Why People Should Know Judy Heumann

by Emily Kranking

On March 4, the disability world lost a staple in Judy Heumann. However, Judy and her legacy have gotten little attention from the public; even right now when the world should be celebrating her. If you’re among those who don’t know about this amazing woman, we put a list of accomplishments together, so you can catch up on the “Mother of Disability Rights.”

  1.     Judy was the first disabled person to have a federal case.

 Judy first wheeled into the spotlight in the early 1970’s as a recent college graduate and a hopeful teacher. The New York City Board of Education refused to give her a teaching license as her wheelchair was a “fire hazard.” Throughout her life, Judy never took a “No” as an answer. Judy immediately sued the Board and took the case to federal court (Heumann v. Board of Education of the City of NY). Already knowing how to put policy to good use, Judy referred to the Civil Rights Act 1964 and cited that she couldn’t be hired because of her disability. The case gathered national attention and the majority of the public sided with her. Judy won the case, being the first teacher with a wheelchair in New York.

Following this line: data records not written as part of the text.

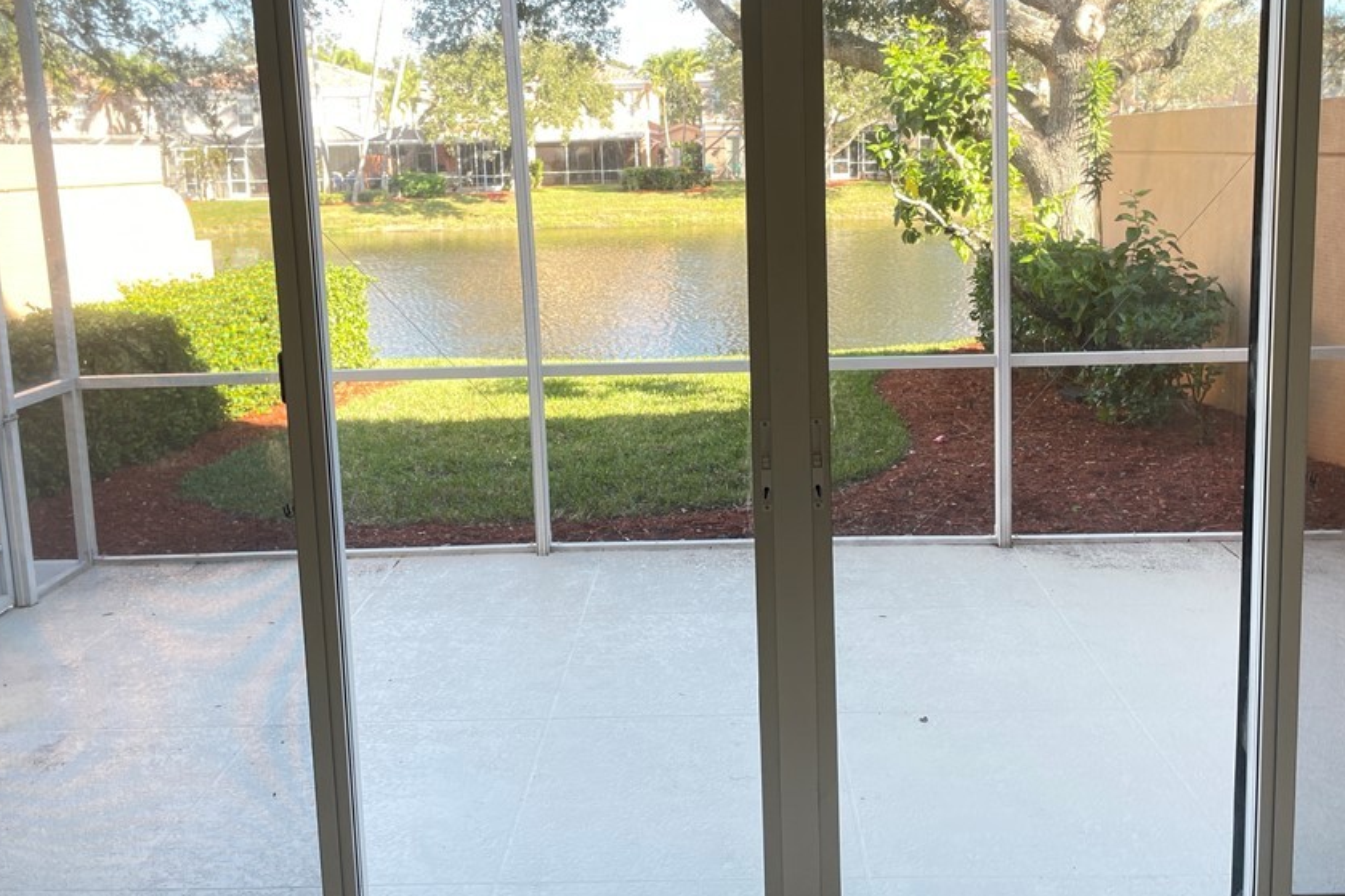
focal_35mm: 33
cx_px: 720
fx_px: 1233
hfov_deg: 57.2
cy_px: 343
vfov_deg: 39.7
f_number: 1.6
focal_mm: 4.2
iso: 50
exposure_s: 1/120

  1.     Judy was of the founders of the Disability Right movement

 In 1972, President Richard Nixon vetoed Section 504 of the Rehabilitation Act of 1973, the first bill that promised civil rights to disabled Americans. Judy was furious about this and led eighty other activists in the sit-in on Madison Avenue, stopping traffic in New York City. Section 504 found its way again in 1977 and the fate was squared up to Joseph Califano, the U.S. Secretary of Health, Education and Welfare. When he refused to sign it, Judy set up nation-wide protests across different HEW offices. Judy and the largest set of activists stayed in the San Francisco office, which was the longest by 26 days. Thanks to her amazing leadership and after numerous meetings with Califano and other politicians, Section 504 was finally signed. Disabled Americans finally were no longer allowed to deny services in the public. Ramps and elevators were required in all public buildings. Disability discrimination in a workplace environment then became illegal. This was all thanks to Judy’s self-proclaimed fussiness and her natural gift of leadership. You can learn more about the Section 504 movement and hear her famous speech to Califano at the 11:08 mark here.

  1.     Judy assisted in the development of other policies.

 Section 504 was not the only policy she had her hand in. While being a legislative assistant for the U.S. Senate Committee on Labor and Public Welfare, Judy developed the Individuals with Disabilities Education Act (or IDEA for short), officially opening schools for disabled students everywhere. Of course, Judy was one of the main voices for the Americans with Disabilities Act (securing all rights and freedoms to disabled Americans) and was one of the pro-lobbyists for the Convention on the Rights of Persons with Disabilities (which promises to the United Nations that the United States will never be discriminatory to disabled people).

  1.     Yes, she’s one of the stars of Netflix’s “Crip Camp.”

Thankfully, Judy garnered lots of recognition in her last couple of years. With President Barack and First Lady Michelle Obama as the executive producers (Just casual, no big deal), fellow disabled activists Nicole Newnham, Jim Lebrecht, and Sara Bolder made a documentary on life before and during the Section 504 movement. “Crip Camp” highlights disability culture at Camp Jened (or as they joked, “Disabled Woodstock”) and how Camp Jened shaped the activists that we know and love today, including our girl. Judy was even a camp counselor and orchestrated many of the camp activists, already being the girl boss that we loved so much. Netflix immediately fell in love with Crip Camp and bought it. Crip Camp opened Sundance and was nominated for Best Documentary at the Oscars. Judy, Nicole, Jim, and Sara even wheeled the red carpet and served iconic looks that we, here at No Limbits, wished that we designed.